The Hungarian parliamentary elections have been won as expected by the governing conservative Hungarian Civic Union (Fidesz) party. With almost 90 % of the ballots counted, the coalition of Christian Democrats and Fidesz should once again win the two-thirds majority required by the constitution. 

The Hungarian Central Election Commission announced the results today. Hungarian PM Viktor Orbán, who is the head of Fidesz, then announced the party’s electoral victory. 

Orbán said he believes the elections prove Hungary is Europe’s most-united country. Conservatives will now take 133 of the 199 seats in the new parliament.

The left (Hungarian Socialist Party) came in second place with 38 seats. The radical right-wing Movement for a Better Hungary (Jobbik) came in third place with 23 seats. 

A liberal environmental party called Another Politics is Possible (LMP) seems to have crossed the 5 % threshold for making it into parliament as well. That result was announced after almost 88 % of the ballots had been counted. 

Voter turnout was 63.8 %, a bit lower than the first round of voting in 2010. "This is no random victory. We have achieved a broad victory whose significance we cannot yet fully grasp," Reuters reported Orbán told his jubilant supporters at the Fidesz party headquarters.  

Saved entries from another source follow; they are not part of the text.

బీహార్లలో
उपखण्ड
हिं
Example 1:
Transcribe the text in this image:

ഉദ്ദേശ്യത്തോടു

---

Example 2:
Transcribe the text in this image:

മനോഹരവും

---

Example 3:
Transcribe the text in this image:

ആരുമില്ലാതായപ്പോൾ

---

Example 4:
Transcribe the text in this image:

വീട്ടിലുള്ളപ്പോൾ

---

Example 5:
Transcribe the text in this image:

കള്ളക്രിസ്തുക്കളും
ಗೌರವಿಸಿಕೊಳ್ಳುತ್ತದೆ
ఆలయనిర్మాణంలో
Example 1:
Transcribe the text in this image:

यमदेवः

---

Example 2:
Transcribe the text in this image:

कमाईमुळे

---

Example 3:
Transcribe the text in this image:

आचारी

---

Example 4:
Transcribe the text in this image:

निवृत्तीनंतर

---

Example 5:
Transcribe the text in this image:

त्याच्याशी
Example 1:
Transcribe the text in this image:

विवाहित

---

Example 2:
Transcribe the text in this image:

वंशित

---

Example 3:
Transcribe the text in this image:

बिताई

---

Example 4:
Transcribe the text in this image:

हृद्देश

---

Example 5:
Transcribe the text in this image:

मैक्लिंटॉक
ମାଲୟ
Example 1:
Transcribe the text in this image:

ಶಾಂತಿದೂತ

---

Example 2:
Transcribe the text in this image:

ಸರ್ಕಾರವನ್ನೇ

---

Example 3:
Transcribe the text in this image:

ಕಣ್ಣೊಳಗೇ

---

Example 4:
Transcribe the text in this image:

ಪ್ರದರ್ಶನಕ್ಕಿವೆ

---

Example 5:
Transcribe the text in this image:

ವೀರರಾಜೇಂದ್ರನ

The PM believes the electoral results are an endorsement of the steps taken by his government aimed at creating jobs, supporting families, and fighting for Hungarian national sovereignty, claiming that voters have said "no" to hatred and to leaving the European Union. "They have confirmed that Hungary’s place is in the EU, but only if she has a strong national government," Orbán said after receiving congratulations on his victory from European Commission head José Manuel Barroso.   

Fidesz ran in alliance with its coalition partner, the Christian Democratic People’s Party (KDNP). "On the basis of the differences [between the parties] we can now say with certainty that for the first time since the regime transformed here, a center-right government will be in charge for two consecutive terms," Hungarian MP Gergely Gulyás (Fidesz) told Reuters. 

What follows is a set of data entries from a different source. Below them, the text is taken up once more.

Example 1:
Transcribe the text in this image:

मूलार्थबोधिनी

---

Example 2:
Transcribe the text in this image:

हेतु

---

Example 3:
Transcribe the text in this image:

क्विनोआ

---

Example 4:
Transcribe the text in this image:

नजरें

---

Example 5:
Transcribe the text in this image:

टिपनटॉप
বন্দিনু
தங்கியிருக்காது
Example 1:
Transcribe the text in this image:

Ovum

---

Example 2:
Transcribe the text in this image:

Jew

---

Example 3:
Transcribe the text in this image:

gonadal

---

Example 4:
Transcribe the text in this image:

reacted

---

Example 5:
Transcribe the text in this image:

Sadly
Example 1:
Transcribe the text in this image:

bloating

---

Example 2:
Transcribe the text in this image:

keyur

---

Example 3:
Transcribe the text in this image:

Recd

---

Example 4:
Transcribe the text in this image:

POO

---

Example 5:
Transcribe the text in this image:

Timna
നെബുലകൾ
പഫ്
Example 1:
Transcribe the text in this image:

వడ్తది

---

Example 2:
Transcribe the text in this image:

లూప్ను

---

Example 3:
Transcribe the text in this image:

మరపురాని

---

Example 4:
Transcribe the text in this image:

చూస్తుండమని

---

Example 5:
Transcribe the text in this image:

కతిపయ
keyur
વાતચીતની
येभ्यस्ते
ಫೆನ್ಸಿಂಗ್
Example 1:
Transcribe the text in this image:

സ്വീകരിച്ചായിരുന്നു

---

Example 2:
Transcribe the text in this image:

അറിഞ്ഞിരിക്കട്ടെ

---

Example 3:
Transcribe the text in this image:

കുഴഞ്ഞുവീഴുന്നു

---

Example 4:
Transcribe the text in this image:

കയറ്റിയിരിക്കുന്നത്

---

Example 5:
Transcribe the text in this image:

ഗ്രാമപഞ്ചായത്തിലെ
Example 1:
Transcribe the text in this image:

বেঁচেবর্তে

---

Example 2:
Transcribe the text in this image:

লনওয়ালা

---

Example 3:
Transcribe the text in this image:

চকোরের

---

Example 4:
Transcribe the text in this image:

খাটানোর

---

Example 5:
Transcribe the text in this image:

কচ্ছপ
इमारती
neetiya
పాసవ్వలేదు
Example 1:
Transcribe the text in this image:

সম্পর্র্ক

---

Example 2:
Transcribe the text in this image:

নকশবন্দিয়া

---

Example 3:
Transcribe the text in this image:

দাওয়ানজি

New voting rules meant that Hungarian voters elected 106 MPs in one-seat districts (previously there were 176) through majority voting and 93 MPs through proportional voting based on the parties’ statewide candidate lists. The new Hungarian Parliament will have 199 MPs instead of the previous 386.

Fidesz is facing criticism for having created these new electoral districts with an eye to the ruling party’s strength in specific regions. "The voting system is unfair. It’s as if Fidesz had to run a 100-meter dash while the opposition had to run a 400-meter obstacle course," Agence France-Presse reports former Hungarian PM Gordon Bajnai, a left-wing politician, as saying.